TASK
Copy the entries that appear below in full, leaving out any picture among them.

►

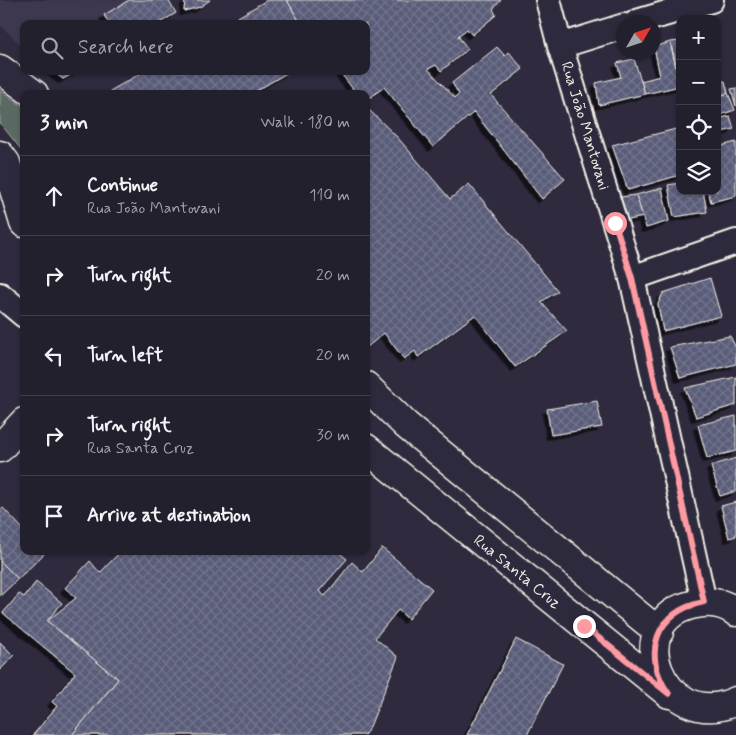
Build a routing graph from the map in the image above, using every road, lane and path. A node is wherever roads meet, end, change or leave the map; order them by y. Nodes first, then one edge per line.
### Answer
1 (548, 0) edge
2 (711, 0) edge
3 (661, 15) edge
4 (616, 28) edge
5 (560, 46) junction
6 (0, 69) edge
7 (29, 90) edge
8 (0, 154) edge
9 (20, 210) edge
10 (736, 242) edge
11 (632, 278) junction
12 (0, 295) edge
13 (20, 312) edge
14 (370, 390) edge
15 (20, 426) edge
16 (0, 448) edge
17 (370, 451) edge
18 (531, 528) junction
19 (505, 561) junction
20 (727, 607) edge
21 (659, 632) junction
22 (669, 694) junction
23 (736, 701) edge

1 - 5 street, Rua João Mantovani
2 - 3 street
4 - 5 street
5 - 11 street, Rua João Mantovani
6 - 7 main road
8 - 9 main road
10 - 11 street
11 - 20 street, Rua João Mantovani
12 - 13 street
14 - 18 main road
15 - 16 main road
17 - 19 main road, Rua Santa Cruz
18 - 19 main road
18 - 21 main road
19 - 22 main road, Rua Santa Cruz
20 - 21 main road
21 - 22 main road
22 - 23 main road, Rua Santa Cruz

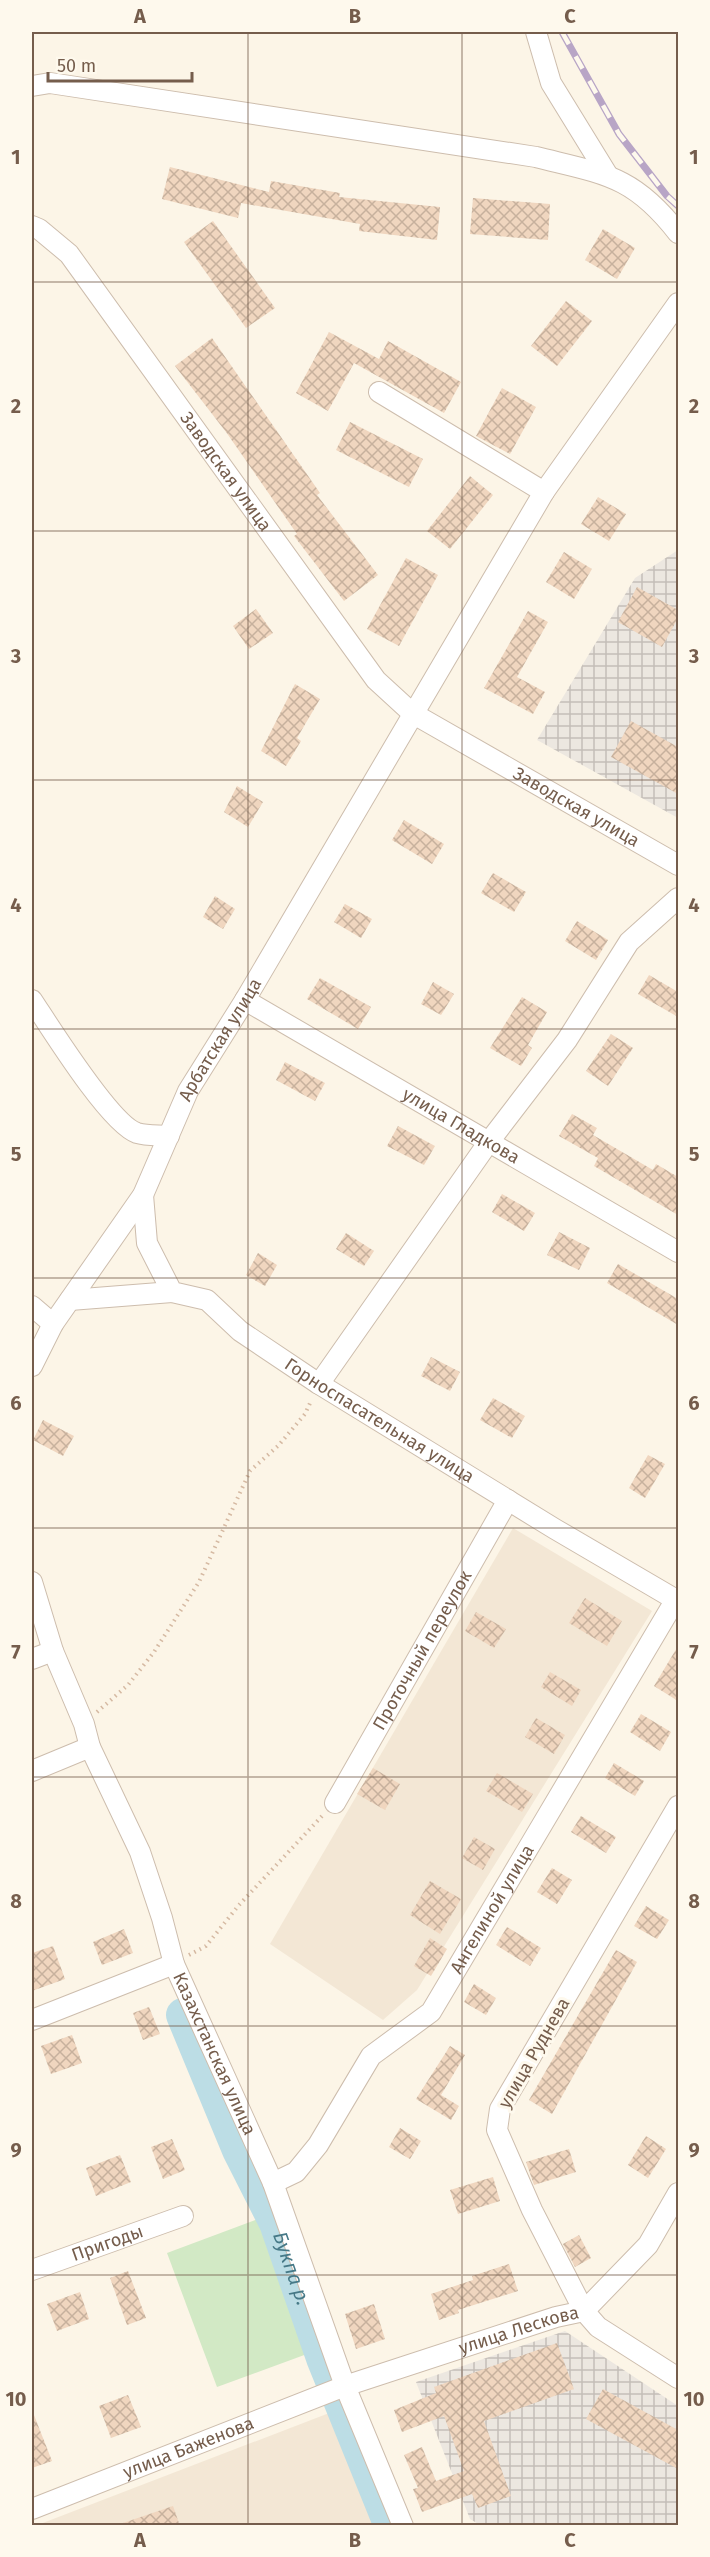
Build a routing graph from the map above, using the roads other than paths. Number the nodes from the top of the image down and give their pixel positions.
1 (536, 32) edge
2 (32, 86) edge
3 (607, 174) junction
4 (35, 228) edge
5 (678, 233) edge
6 (678, 303) edge
7 (379, 392) dead end
8 (544, 492) junction
9 (412, 713) junction
10 (678, 865) edge
11 (678, 898) edge
12 (32, 1000) edge
13 (245, 1000) junction
14 (169, 1136) junction
15 (489, 1143) junction
16 (143, 1195) junction
17 (678, 1252) edge
18 (171, 1292) junction
19 (70, 1300) junction
20 (32, 1306) edge
21 (53, 1324) junction
22 (32, 1366) edge
23 (319, 1384) junction
24 (508, 1500) junction
25 (32, 1582) edge
26 (677, 1600) edge
27 (53, 1651) junction
28 (32, 1659) edge
29 (90, 1747) junction
30 (32, 1771) edge
31 (335, 1803) road end
32 (678, 1806) edge
33 (174, 1964) junction
34 (32, 2020) edge
35 (273, 2183) junction
36 (678, 2193) edge
37 (183, 2216) dead end
38 (32, 2270) edge
39 (584, 2311) junction
40 (678, 2378) edge
41 (345, 2386) junction
42 (32, 2509) edge
43 (403, 2526) edge

1 - 3 street
2 - 3 street
3 - 5 street
4 - 9 street, Заводская улица
6 - 8 street
7 - 8 street
8 - 9 street
9 - 10 street, Заводская улица
9 - 13 street, Арбатская улица
11 - 15 street
12 - 14 street
13 - 14 street, Арбатская улица
13 - 15 street, улица Гладкова
14 - 16 street, Арбатская улица
15 - 17 street, улица Гладкова
15 - 23 street
16 - 18 street
16 - 19 street, Арбатская улица
18 - 19 street, Горноспасательная улица
18 - 23 street, Горноспасательная улица
19 - 21 street, Арбатская улица
20 - 21 street
21 - 22 street, Арбатская улица
23 - 24 street, Горноспасательная улица
24 - 26 street, Горноспасательная улица
24 - 31 street, Проточный переулок
25 - 27 street, Казахстанская улица
26 - 35 street, Ангелиной улица
27 - 28 street
27 - 29 street, Казахстанская улица
29 - 30 street
29 - 33 street, Казахстанская улица
32 - 39 street, улица Руднева
33 - 34 street
33 - 35 street, Казахстанская улица
35 - 41 street, Казахстанская улица
36 - 39 street, улица Лескова
37 - 38 street, Пригоды
39 - 40 street, улица Руднева
39 - 41 street, улица Лескова
41 - 42 street, улица Баженова
41 - 43 street, Казахстанская улица

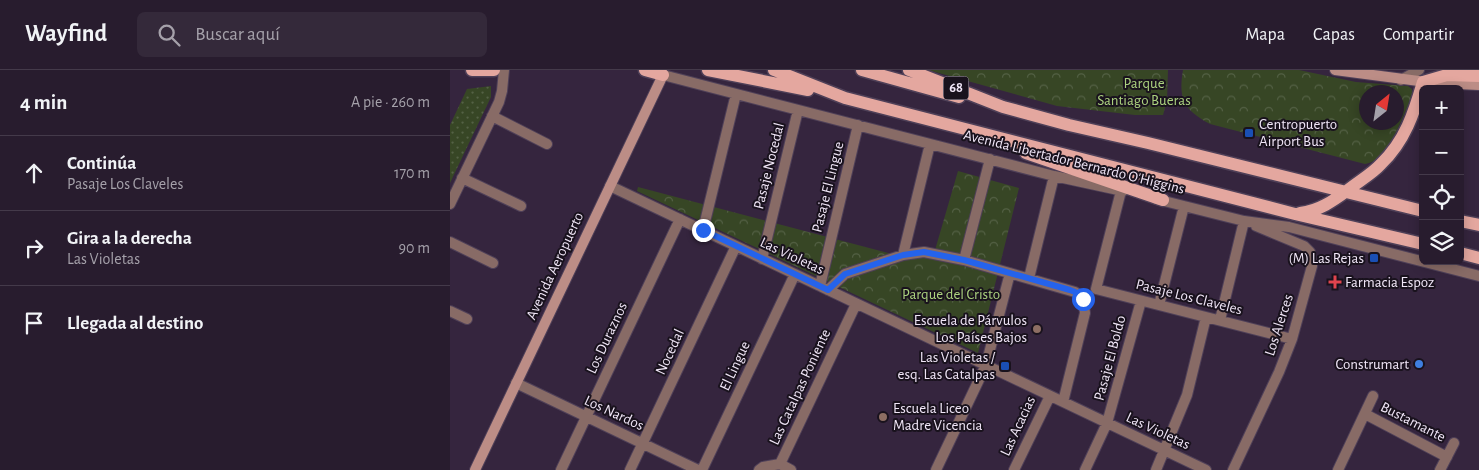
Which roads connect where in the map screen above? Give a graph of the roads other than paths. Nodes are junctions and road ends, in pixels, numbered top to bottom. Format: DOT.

◄

SOLVED PROBLEM
Build a routing graph from the map in the image above, using every road, lane and path. A node is wherever roads meet, end, change or leave the map; order them by y. Nodes first, then one edge per line.
### Answer
1 (548, 0) edge
2 (711, 0) edge
3 (661, 15) edge
4 (616, 28) edge
5 (560, 46) junction
6 (0, 69) edge
7 (29, 90) edge
8 (0, 154) edge
9 (20, 210) edge
10 (736, 242) edge
11 (632, 278) junction
12 (0, 295) edge
13 (20, 312) edge
14 (370, 390) edge
15 (20, 426) edge
16 (0, 448) edge
17 (370, 451) edge
18 (531, 528) junction
19 (505, 561) junction
20 (727, 607) edge
21 (659, 632) junction
22 (669, 694) junction
23 (736, 701) edge

1 - 5 street, Rua João Mantovani
2 - 3 street
4 - 5 street
5 - 11 street, Rua João Mantovani
6 - 7 main road
8 - 9 main road
10 - 11 street
11 - 20 street, Rua João Mantovani
12 - 13 street
14 - 18 main road
15 - 16 main road
17 - 19 main road, Rua Santa Cruz
18 - 19 main road
18 - 21 main road
19 - 22 main road, Rua Santa Cruz
20 - 21 main road
21 - 22 main road
22 - 23 main road, Rua Santa Cruz

Build a routing graph from the map above, using the roads other than paths. Number the nodes from the top of the image down and give their pixel positions.
1 (536, 32) edge
2 (32, 86) edge
3 (607, 174) junction
4 (35, 228) edge
5 (678, 233) edge
6 (678, 303) edge
7 (379, 392) dead end
8 (544, 492) junction
9 (412, 713) junction
10 (678, 865) edge
11 (678, 898) edge
12 (32, 1000) edge
13 (245, 1000) junction
14 (169, 1136) junction
15 (489, 1143) junction
16 (143, 1195) junction
17 (678, 1252) edge
18 (171, 1292) junction
19 (70, 1300) junction
20 (32, 1306) edge
21 (53, 1324) junction
22 (32, 1366) edge
23 (319, 1384) junction
24 (508, 1500) junction
25 (32, 1582) edge
26 (677, 1600) edge
27 (53, 1651) junction
28 (32, 1659) edge
29 (90, 1747) junction
30 (32, 1771) edge
31 (335, 1803) road end
32 (678, 1806) edge
33 (174, 1964) junction
34 (32, 2020) edge
35 (273, 2183) junction
36 (678, 2193) edge
37 (183, 2216) dead end
38 (32, 2270) edge
39 (584, 2311) junction
40 (678, 2378) edge
41 (345, 2386) junction
42 (32, 2509) edge
43 (403, 2526) edge

1 - 3 street
2 - 3 street
3 - 5 street
4 - 9 street, Заводская улица
6 - 8 street
7 - 8 street
8 - 9 street
9 - 10 street, Заводская улица
9 - 13 street, Арбатская улица
11 - 15 street
12 - 14 street
13 - 14 street, Арбатская улица
13 - 15 street, улица Гладкова
14 - 16 street, Арбатская улица
15 - 17 street, улица Гладкова
15 - 23 street
16 - 18 street
16 - 19 street, Арбатская улица
18 - 19 street, Горноспасательная улица
18 - 23 street, Горноспасательная улица
19 - 21 street, Арбатская улица
20 - 21 street
21 - 22 street, Арбатская улица
23 - 24 street, Горноспасательная улица
24 - 26 street, Горноспасательная улица
24 - 31 street, Проточный переулок
25 - 27 street, Казахстанская улица
26 - 35 street, Ангелиной улица
27 - 28 street
27 - 29 street, Казахстанская улица
29 - 30 street
29 - 33 street, Казахстанская улица
32 - 39 street, улица Руднева
33 - 34 street
33 - 35 street, Казахстанская улица
35 - 41 street, Казахстанская улица
36 - 39 street, улица Лескова
37 - 38 street, Пригоды
39 - 40 street, улица Руднева
39 - 41 street, улица Лескова
41 - 42 street, улица Баженова
41 - 43 street, Казахстанская улица

Which roads connect where in the map screen above? Give a graph of the roads other than paths. Nodes are junctions and road ends, in pixels, numbered top to bottom. Format: DOT.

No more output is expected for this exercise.